Gazete Vatan Logo

Zeytinyağlı yiyerek zayıfladığımızı sanıyoruz

Anadolu’yu karış karış gezen ünlü lezzet ustası Mehmet Yaşin krizle beraber mutfakların daha da fakirleşeceğini söylüyor

Yaşin’e göre krizin etkisiyle şehirli kadınlar, doğadan topladıkları otlarla yemek yapacak ve hamur açmayı öğrenecek. Lezzet ustasının bir diğer tespiti kilo verirken yediğimiz zeytinyağlıların aslında kilo aldırdığı; “Zeytinyağı zayıflatır diye bir şey yoktur. Zeytinyağı da şişmanlatır. Katı yağ yerseniz hem şişmanlarsınız hem de damarlarınız tıkanır. Zeytinyağıyla ise ancak sağlıklı bir şişman olursunuz” diyor.

Krizle beraber mutfağımızda neler eksildi neler arttı?

Talimat 1 |
Aşağıdaki kayıtlarda "Reading bottom to" ifadesini içeren satırla başlayıp "Reading left to" ifadesini içeren satırla biten kısmı, boş satırları atlayarak numaralı bir listeye dönüştür. Resimleri listeye katma.
Bu metinle aşağıdaki kayıtlar arasında hiçbir bağ yok.

Verilen Kayıtlar |
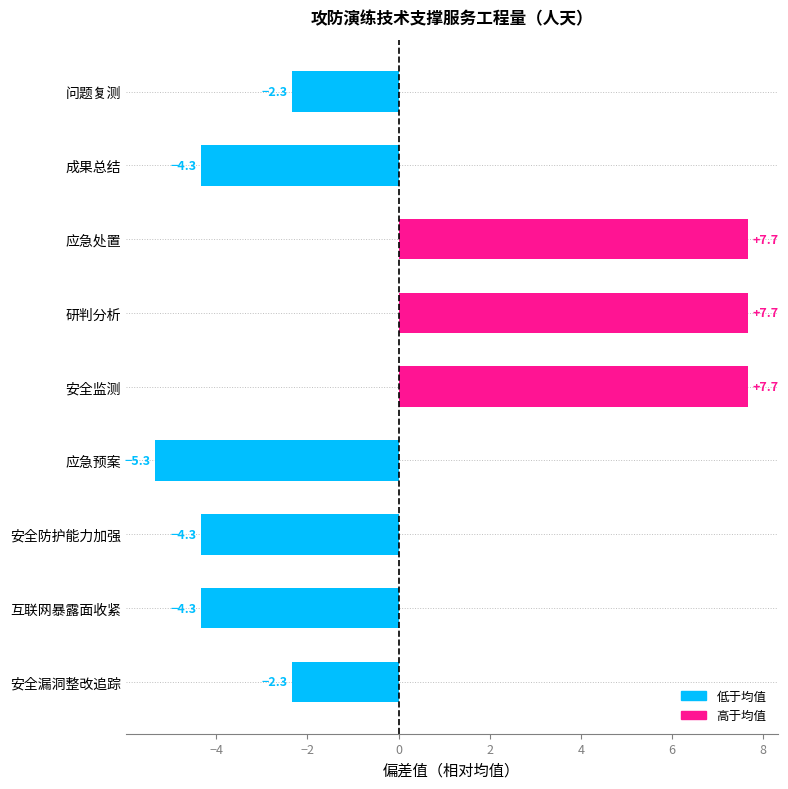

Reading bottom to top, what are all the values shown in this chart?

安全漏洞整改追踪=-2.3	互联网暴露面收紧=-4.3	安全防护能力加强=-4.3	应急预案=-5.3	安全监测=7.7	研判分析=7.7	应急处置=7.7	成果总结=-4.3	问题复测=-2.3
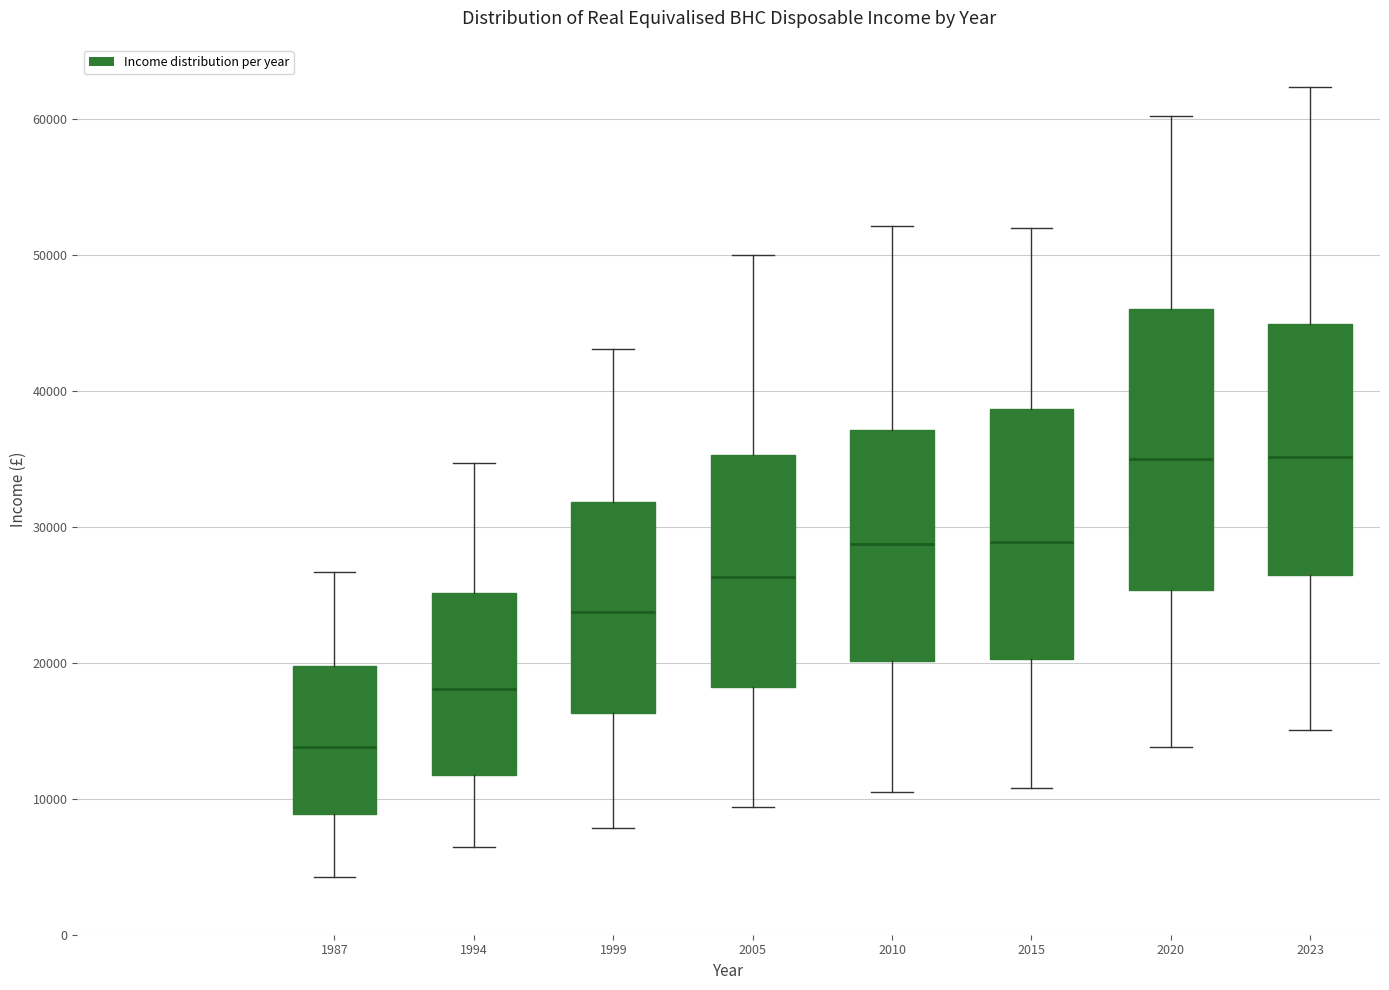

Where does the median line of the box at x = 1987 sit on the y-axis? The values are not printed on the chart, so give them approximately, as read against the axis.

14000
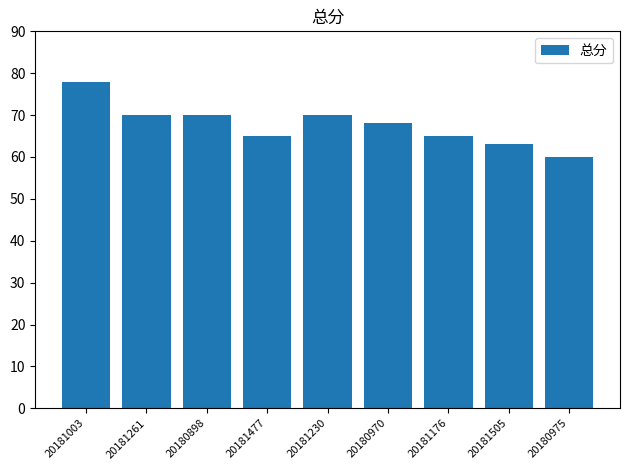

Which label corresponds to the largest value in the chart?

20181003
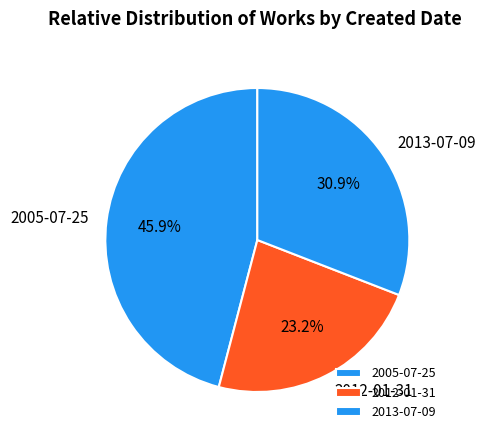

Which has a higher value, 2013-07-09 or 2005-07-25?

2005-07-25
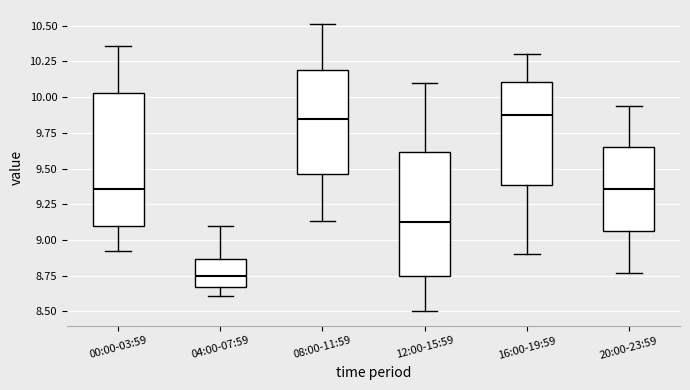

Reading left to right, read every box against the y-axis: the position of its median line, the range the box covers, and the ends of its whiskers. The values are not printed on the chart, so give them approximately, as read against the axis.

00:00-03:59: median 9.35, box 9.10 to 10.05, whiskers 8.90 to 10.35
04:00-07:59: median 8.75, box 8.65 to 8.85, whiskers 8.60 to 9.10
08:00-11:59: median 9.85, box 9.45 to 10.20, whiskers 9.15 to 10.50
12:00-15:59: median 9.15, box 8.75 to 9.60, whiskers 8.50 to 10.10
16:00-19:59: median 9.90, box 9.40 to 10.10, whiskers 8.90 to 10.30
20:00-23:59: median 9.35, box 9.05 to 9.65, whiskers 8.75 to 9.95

--

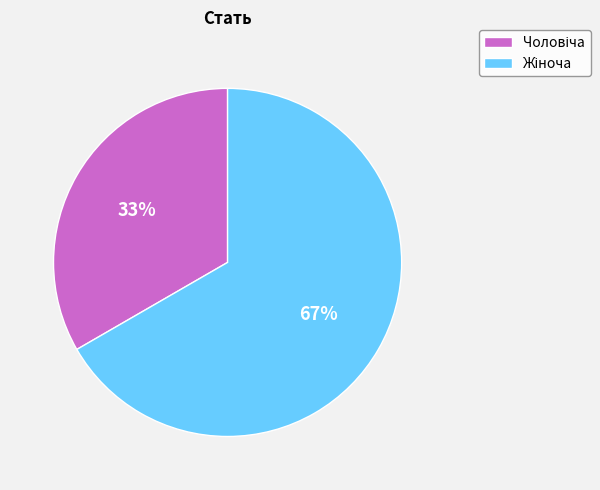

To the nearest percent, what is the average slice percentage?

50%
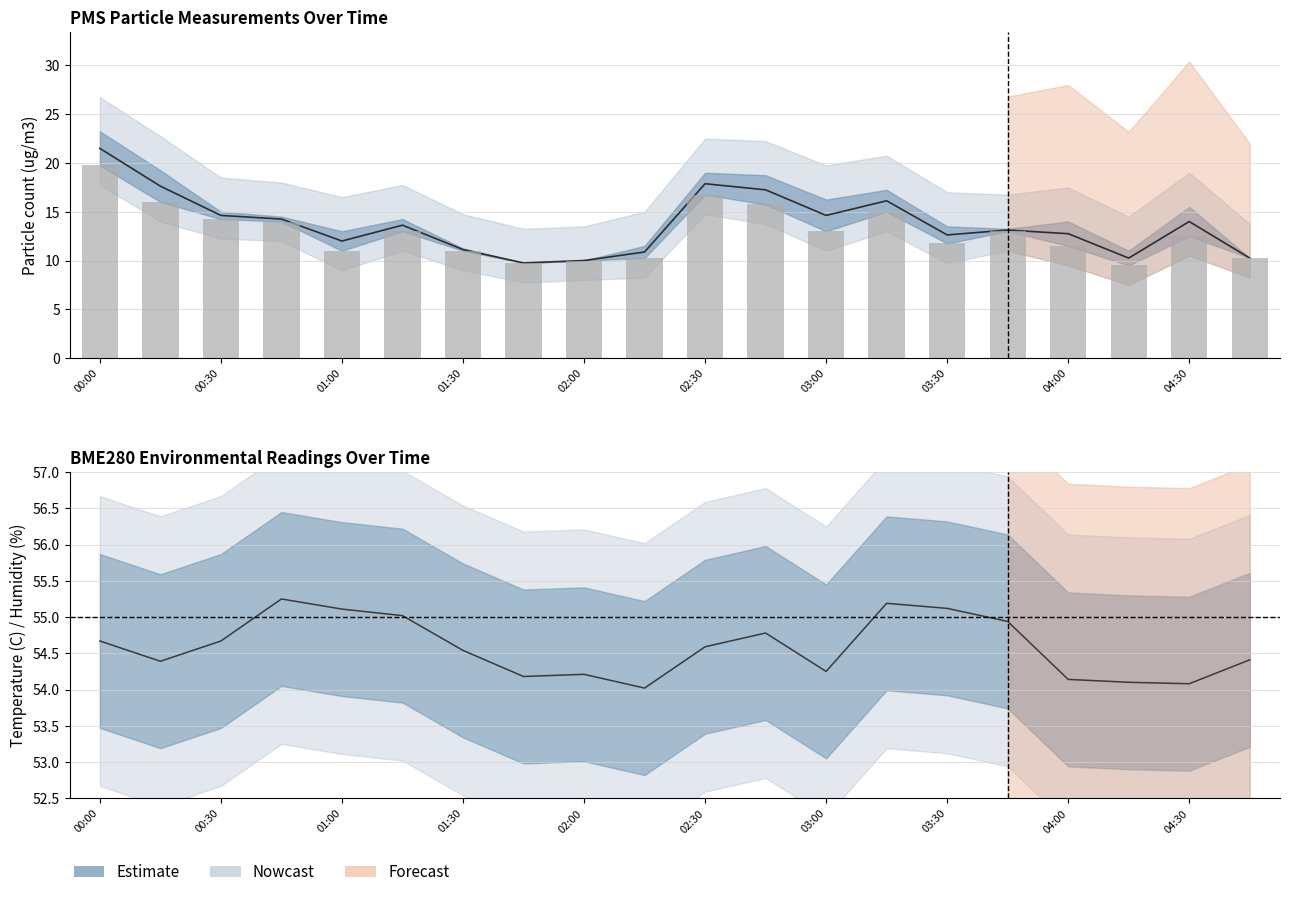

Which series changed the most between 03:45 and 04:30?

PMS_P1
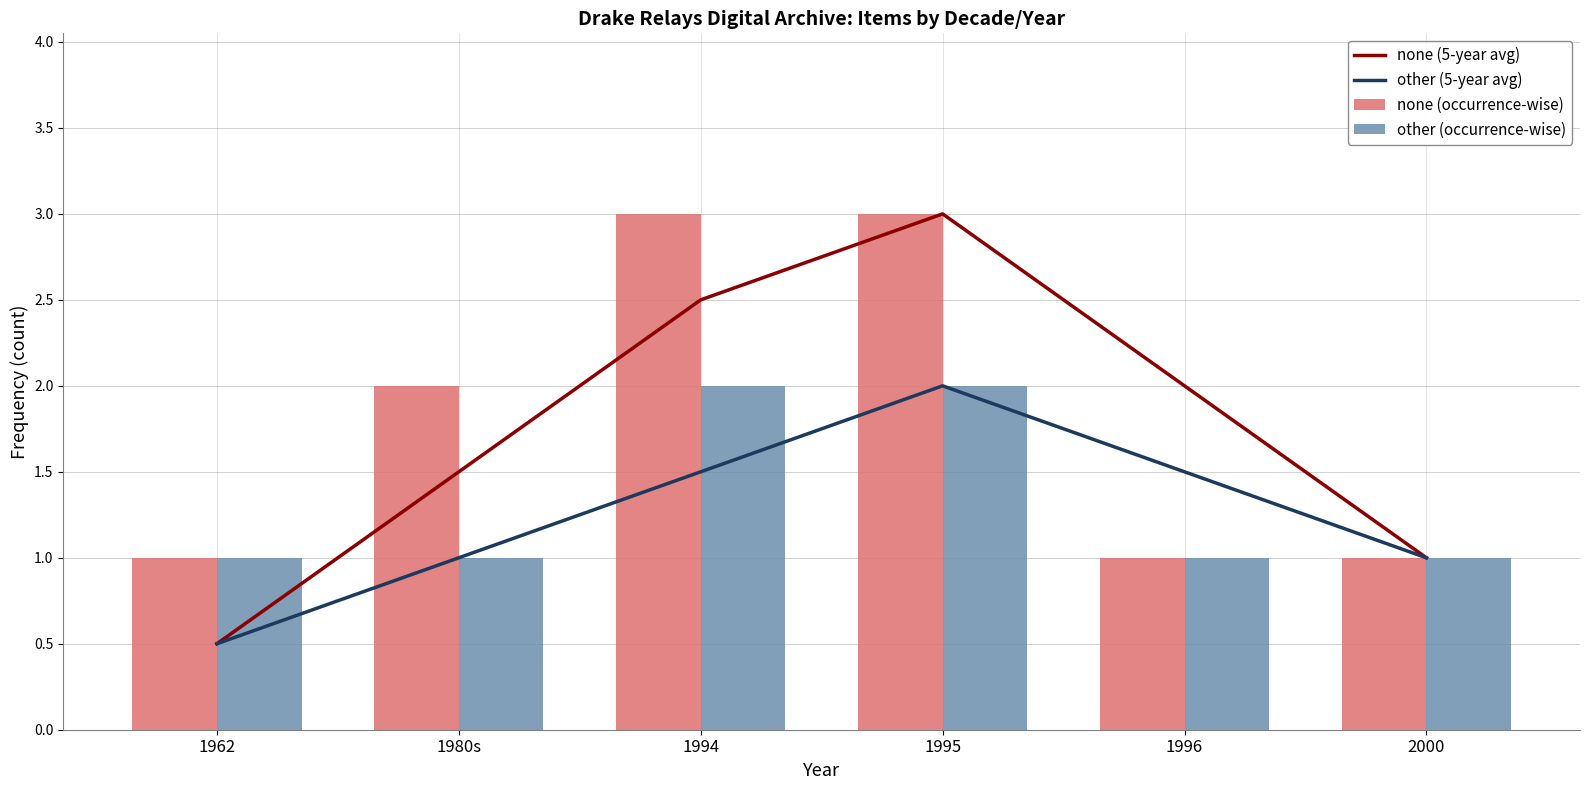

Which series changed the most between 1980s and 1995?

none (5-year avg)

--

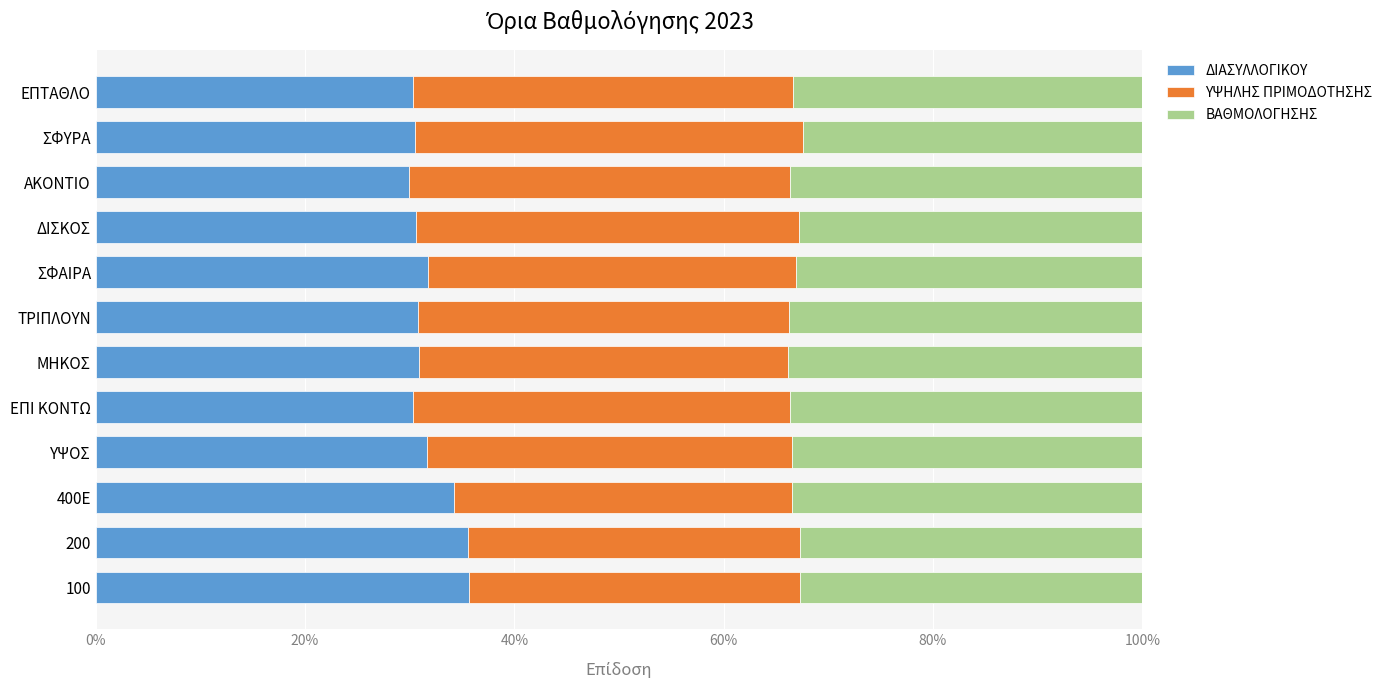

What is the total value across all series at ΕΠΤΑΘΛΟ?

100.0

Talimat 2 |
Zeytinyağı ve krizle ilgili metinde "Anadolu’yu karış karış" sözcükleriyle başlayıp "eksildi neler arttı?" sözcükleriyle biten kısmı hiçbir şeyini değiştirmeden aynen aktar.

Çözüm 1 |
1. Reading bottom to top, what are all the values shown in this chart?
2. 安全漏洞整改追踪=-2.3	互联网暴露面收紧=-4.3	安全防护能力加强=-4.3	应急预案=-5.3	安全监测=7.7	研判分析=7.7	应急处置=7.7	成果总结=-4.3	问题复测=-2.3
3. Where does the median line of the box at x = 1987 sit on the y-axis? The values are not printed on the chart, so give them approximately, as read against the axis.
4. 14000
5. Which label corresponds to the largest value in the chart?
6. 20181003
7. Which has a higher value, 2013-07-09 or 2005-07-25?
8. 2005-07-25
9. Reading left to right, read every box against the y-axis: the position of its median line, the range the box covers, and the ends of its whiskers. The values are not printed on the chart, so give them approximately, as read against the axis.

Çözüm 2 |
Anadolu’yu karış karış gezen ünlü lezzet ustası Mehmet Yaşin krizle beraber mutfakların daha da fakirleşeceğini söylüyor

Yaşin’e göre krizin etkisiyle şehirli kadınlar, doğadan topladıkları otlarla yemek yapacak ve hamur açmayı öğrenecek. Lezzet ustasının bir diğer tespiti kilo verirken yediğimiz zeytinyağlıların aslında kilo aldırdığı; “Zeytinyağı zayıflatır diye bir şey yoktur. Zeytinyağı da şişmanlatır. Katı yağ yerseniz hem şişmanlarsınız hem de damarlarınız tıkanır. Zeytinyağıyla ise ancak sağlıklı bir şişman olursunuz” diyor.

Krizle beraber mutfağımızda neler eksildi neler arttı?